## [QUOTED PASSAGE]
☆ ☆ ☆ ☆ ☆ ☆ ☆

We’re delighted to announce the recent publication of Surgery and Selfhood in Early Modern England by Dr Alanna Skuse, Wellcome Trust Research Fellow for the Department of English at the University of Reading and steering committee member of the Centre for Health Humanities.

Offering an innovative perspective on early modern debates concerning embodiment, Dr Skuse examines diverse kinds of surgical alteration, from mastectomy to castration, and amputation to facial reconstruction. Body-altering surgeries had profound socio-economic and philosophical consequences. They reached beyond the physical self, and prompted early modern authors to develop searching questions about the nature of body integrity and its relationship to the soul: was the body a part of one’s identity, or a mere ‘prison’ for the mind? How was the body connected to personal morality? What happened to the altered body after death? Drawing on a wide variety of texts including medical treatises, plays, poems, newspaper reports and travel writings, this volume will argue the answers to these questions were flexible, divergent and often surprising, and helped to shape early modern thoughts on philosophy, literature, and the natural sciences. This title is available as Open Access on Cambridge Core.

☆ ☆ ☆ ☆ ☆ ☆ ☆

(Records excerpted from a collection)
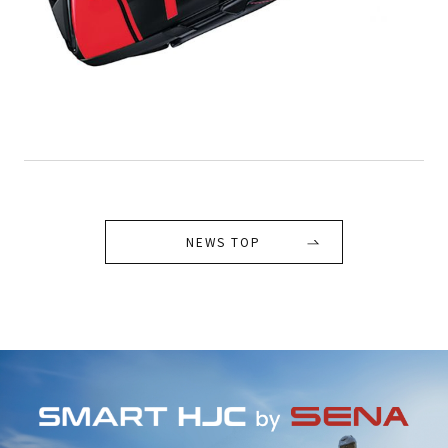
NEWS TOP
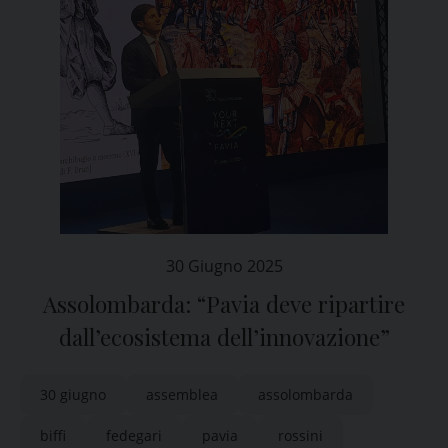
30 Giugno 2025
Assolombarda: “Pavia deve ripartire
dallʼecosistema dellʼinnovazione”
30 giugno
assemblea
assolombarda
biffi
fedegari
pavia
rossini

☆ ☆ ☆ ☆ ☆ ☆ ☆

## [EXERCISE SET]
1. Decide whether each statement agrees with the book announcement, answering yes or no and quoting the words of the announcement that settle it. (a) Dr Skuse is a Wellcome Trust Research Fellow attached to the Department of English at the University of Reading. (b) The book draws only on medical treatises. (c) The book can be read as Open Access on Cambridge Core.
2. Write the next part of the announcement of Dr Skuse's book, starting after its final sentence.

## [ANSWERS TO THIS EXERCISE]
1.
(a) Yes: "Wellcome Trust Research Fellow for the Department of English at the University of Reading"
(b) No: "Drawing on a wide variety of texts including medical treatises, plays, poems, newspaper reports and travel writings"
(c) Yes: "This title is available as Open Access on Cambridge Core."

2.
Alanna Skuse is the Wellcome Trust Research Fellow for the Department of English at the University of Reading. She was previously the Wellcome Trust Postdoctoral Research Fellow at the University of Reading and long-term research fellow of the Folger Shakespeare Institute, Washington DC, and is also the author of Constructions of Cancer in Early Modern England: Ravenous Natures (2015).